The conventional wisdom has it that the more active a patient is, the faster they’ll wear out their knee replacement. It certainly seems a reasonable assumption. Yet a new article published in The Knee suggests that a high level of physical activity does not increase the risk of revision surgery. Jim Newman looks at the impact of the research.
For our last holiday, my family went skiing. Our ski instructor was a 71-year-old who had been teaching novices for the best part of 40 years. Three years ago he’d had a knee replacement and yet here he was, skiing backwards, twisting and turning on a pin and generally putting everyone around him to shame.
Which started me thinking.
When we complete a total knee replacement, we can be extremely confident about a patient’s ability to resume the majority of activities they enjoyed pre-arthritis. But we tend to be a little less confident about the long-term effect of high impact activities on the implant. For that reason we might recommend delaying total (as opposed to partial) knee replacements for as long as possible so there’s less chance of wearing them out, because once a total knee replacement fails, you can’t have another one. The only option is a revision, which will never be as good as the original.
That’s why we might also suggest being a little careful when skiing, jumping or playing racket sports because of the additional stress forces and loads you put through your knee when engaging in such activities.
Yet a new study suggests we may be being over cautious.
Activity levels unrelated to risk of revision surgery?
The study, published in the latest edition of The Knee, finds that “a high physical activity level after total knee arthroplasty does not increase the risk of revision surgery during the first twelve years.”

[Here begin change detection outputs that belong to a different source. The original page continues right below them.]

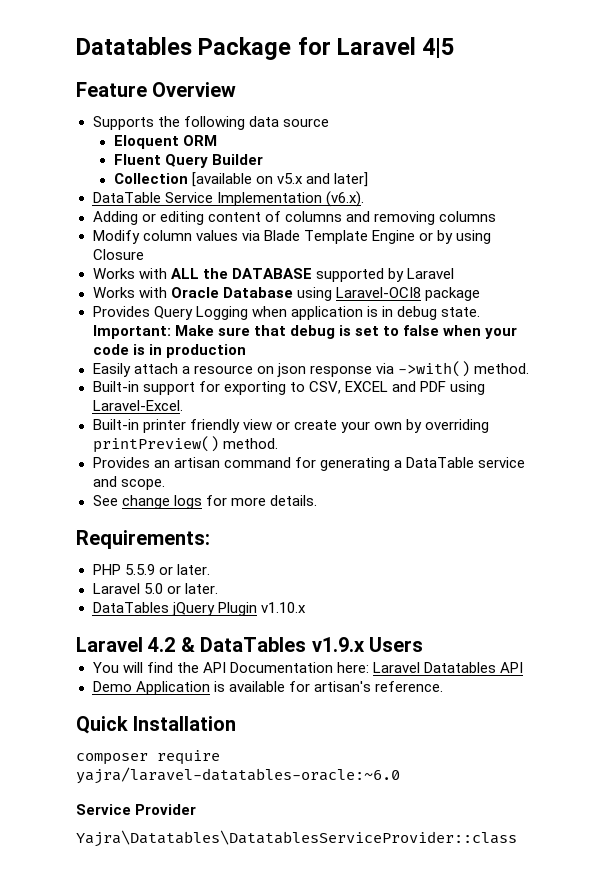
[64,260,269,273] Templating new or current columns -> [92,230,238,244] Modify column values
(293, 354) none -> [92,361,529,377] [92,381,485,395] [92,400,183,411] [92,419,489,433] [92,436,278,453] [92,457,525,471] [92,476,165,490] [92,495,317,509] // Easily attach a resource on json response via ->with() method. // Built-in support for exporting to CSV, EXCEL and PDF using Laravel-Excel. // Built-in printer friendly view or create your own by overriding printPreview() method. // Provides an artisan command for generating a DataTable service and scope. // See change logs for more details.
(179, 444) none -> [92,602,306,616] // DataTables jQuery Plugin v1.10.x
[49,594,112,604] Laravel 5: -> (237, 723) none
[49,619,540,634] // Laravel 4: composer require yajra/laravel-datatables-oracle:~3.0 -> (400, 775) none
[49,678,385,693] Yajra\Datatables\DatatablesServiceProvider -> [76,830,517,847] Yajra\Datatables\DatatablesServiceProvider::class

This conclusion has been reached by combining the data from numerous patient studies and databases.
We probably need to take this with a small pinch of salt because the best form of research is one where you set out with a specific goal of proving something is true, rather than mashing together data designed for other purposes and using it to reach a conclusion. It’s also the case that we have no idea just how active the active people in these various studies were. We don’t know about their levels of fitness, their age or weight, their attitude to sporting risk and so on.
Yet the general point is clear: we probably need to worry less about the activities people may get up to with their new knees. We should have greater confidence in saying ‘yes’ to more activities. We shouldn’t attempt to warn patients against that game of tennis or that ski trip to Val Thorens because the evidence suggests their knees will be fine.
All of which should come as welcome news to patients who probably feel they’ve spent quite long enough avoiding or adapting their activities pre-replacement.